*** Opening EXCERPT ***

The 30th of September was Orange Shirt Day in Canada.
What is orange shirt day?
The short version: a girl, Phyillis Webstad, was given an orange shirt by her grandmother for her first day of school at St. Joseph’s Mission residential school in British Columbia. For those not familiar, the residential school system operated in Canada between the 1870s and the 1990s. The last “Indian residential school” closed in 1996. Indigenous Children between the ages of 4-16 were forcibly removed from their families and taken to these schools that were operated by the Catholic Church, to be “educated into assimilation.” So When Phyllis got to school, they took away her clothes, including her new shirt. And it was never returned. Phyllis has said the colour orange has always reminded her of her experiences at residential school and, as she has said, “how my feelings didn’t matter, how no one cared and I felt like I was worth nothing. All of us little children were crying and no one cared.”
Residential schools were a heinous racist policy in Canada, and weren’t that long ago. On Orange shirt day we wear an orange shirt to show our support for truth and reconciliation and to show our solidarity with the survivors. It’s important not to just slap an orange shirt on your children and send them off to school without explanation. We need to talk to them about why or tell them Phyllis’ story, what the residential school system is, and how racism affects not just the people who it happens to but whole communities, and help them empathize with the victims- otherwise you’re a part of “performative activism.” It’s a big show. Wearing an orange shirt doesn’t help anyone any more than a black square does on Instagram. It’s the discussion that’s vital!
“To stay quiet is to side with the oppressor.”
We can’t be silent. We have to talk about these things intentionally with our children. On the whole we want our children to be shielded from scary, heinous things! Most of us were raised with the impression that if we don’t talk about it, if we focus on love and light, that the bad things will fade into the past never to be repeated. Only they are being repeated. It’s not going away by ignoring it! Ignoring it allows it to spread.
There are tools, like picture books, consider Orange Shirt Story by Phyllis Webstad. I was trying to figure out how to talk to my sons about this, and I finally hit on something that seemed to make it easier for them to empathize with, to put themselves in the shoes of the victims, and to understand why the descendants of the victims are still talking about it, and still don’t trust white people.
When we’re talking about these events with our kids, it’s important we talk to them at their level.
If they’re 3,4,5,6 we’re not going to get into the mechanics and politics of it because that’s just way over their head. Leave those aspects for when they’re older and can grasp those concepts. With little kids it’s really about sowing the seeds of empathy and helping them understand what that would feel like, and therefore why it should never be repeated.

*** Closing EXCERPT ***
*** Opening DATA FOR ANALYSIS ***

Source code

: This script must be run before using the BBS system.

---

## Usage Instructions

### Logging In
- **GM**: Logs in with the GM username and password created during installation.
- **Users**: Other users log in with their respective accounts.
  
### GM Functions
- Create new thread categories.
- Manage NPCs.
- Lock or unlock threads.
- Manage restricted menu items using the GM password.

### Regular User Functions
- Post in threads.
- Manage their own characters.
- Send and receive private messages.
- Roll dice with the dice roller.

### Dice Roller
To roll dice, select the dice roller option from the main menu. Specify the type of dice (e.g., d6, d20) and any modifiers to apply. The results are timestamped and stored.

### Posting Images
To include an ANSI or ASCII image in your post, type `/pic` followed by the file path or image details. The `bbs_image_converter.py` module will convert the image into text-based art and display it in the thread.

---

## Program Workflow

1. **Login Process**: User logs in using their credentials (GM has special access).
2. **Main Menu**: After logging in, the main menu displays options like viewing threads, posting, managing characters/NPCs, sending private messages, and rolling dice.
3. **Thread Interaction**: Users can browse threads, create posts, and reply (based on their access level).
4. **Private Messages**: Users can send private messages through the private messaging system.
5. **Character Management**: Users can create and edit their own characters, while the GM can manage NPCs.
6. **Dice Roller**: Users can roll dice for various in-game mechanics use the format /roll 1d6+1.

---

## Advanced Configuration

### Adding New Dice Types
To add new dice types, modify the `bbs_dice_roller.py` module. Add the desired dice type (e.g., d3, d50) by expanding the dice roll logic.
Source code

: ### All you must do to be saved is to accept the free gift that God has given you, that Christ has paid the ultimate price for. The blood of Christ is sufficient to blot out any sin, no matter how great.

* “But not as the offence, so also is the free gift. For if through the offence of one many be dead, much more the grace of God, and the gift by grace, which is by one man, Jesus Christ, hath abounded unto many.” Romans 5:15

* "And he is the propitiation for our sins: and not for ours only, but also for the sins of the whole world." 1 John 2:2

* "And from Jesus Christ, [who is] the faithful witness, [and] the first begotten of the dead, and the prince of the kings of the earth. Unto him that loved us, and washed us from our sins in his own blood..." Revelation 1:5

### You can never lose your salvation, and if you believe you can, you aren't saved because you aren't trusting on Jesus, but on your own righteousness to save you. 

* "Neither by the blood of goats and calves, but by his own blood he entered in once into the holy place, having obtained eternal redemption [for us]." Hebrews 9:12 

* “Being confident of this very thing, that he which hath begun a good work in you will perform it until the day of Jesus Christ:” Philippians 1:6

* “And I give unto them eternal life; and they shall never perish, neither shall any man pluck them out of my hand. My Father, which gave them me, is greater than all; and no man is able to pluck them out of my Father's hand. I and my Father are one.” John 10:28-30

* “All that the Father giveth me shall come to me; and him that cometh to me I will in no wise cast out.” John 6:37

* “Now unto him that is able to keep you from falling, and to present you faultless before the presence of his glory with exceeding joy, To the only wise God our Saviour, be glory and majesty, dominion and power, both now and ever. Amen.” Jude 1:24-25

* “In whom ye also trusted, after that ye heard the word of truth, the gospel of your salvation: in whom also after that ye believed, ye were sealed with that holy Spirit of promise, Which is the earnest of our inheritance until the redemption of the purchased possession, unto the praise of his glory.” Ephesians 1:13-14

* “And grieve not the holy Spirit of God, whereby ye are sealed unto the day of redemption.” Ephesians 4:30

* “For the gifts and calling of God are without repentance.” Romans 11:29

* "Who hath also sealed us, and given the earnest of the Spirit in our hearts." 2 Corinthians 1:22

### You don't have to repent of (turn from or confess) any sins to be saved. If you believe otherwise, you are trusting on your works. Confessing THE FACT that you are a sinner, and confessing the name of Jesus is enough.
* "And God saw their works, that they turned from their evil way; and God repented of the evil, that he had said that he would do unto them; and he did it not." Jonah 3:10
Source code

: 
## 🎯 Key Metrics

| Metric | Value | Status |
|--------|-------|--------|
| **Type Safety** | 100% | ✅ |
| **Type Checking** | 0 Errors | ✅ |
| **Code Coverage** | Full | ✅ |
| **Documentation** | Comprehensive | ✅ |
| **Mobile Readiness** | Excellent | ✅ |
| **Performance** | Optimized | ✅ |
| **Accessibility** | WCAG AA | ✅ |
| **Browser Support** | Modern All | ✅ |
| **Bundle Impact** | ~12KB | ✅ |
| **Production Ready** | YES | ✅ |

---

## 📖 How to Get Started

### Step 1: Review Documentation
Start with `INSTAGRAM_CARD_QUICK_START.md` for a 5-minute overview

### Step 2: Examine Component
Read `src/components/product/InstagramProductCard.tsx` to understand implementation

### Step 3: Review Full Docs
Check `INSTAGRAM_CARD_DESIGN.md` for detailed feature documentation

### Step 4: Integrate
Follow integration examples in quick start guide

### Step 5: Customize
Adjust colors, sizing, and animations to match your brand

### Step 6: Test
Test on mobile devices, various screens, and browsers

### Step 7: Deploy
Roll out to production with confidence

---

*** Closing DATA FOR ANALYSIS ***

— USING THE INFORMATION —
• A. List every year or decade that the Orange Shirt Day text mentions.
• B. Write the next part of the Orange Shirt Day text, picking up after its last sentence.

— PER-TASK ANSWERS —
• A. 1870s, 1990s, 1996

• B.
I sat down with them and I explained that white people moved from Europe, took over the country and then decided that they didn’t like the people who already lived here (indigenous people). Then I switched it up. I told them that I wanted them to imagine that blue aliens came from outer space. They looked similar to us, but they dressed differently, spoke a different language, and they just showed up uninvited. They began taking over the world and decided that all humans had to live together, they forced us out of our house, and we had to go live in a different house with only other humans. Then, one day, a blue alien showed up at our door and said that they were going to take them, the kids, to a school to live. And when they got there, they were going to take all their things, make them eat rotten food, sleep in cold dormitories, and they might not let the two of them stay together. I said imagine they would hit them any time they spoke English or cried or didn’t behave the way they wanted them to behave. They wouldn’t let them see Mommy or Daddy except maybe once a year.
I explained that this did happen, but the people who came from Europe were white, like us. And they took the kids from the indigenous communities that were here before us, they put them in a residential school, and they did all those things to them. My 6 year old said “but then why would an indigenous kid trust white people? I don’t think they would.” And I told him, you’re right. I don’t think they would either.
Empathy and relevance made them put themselves in the shoes of the victims.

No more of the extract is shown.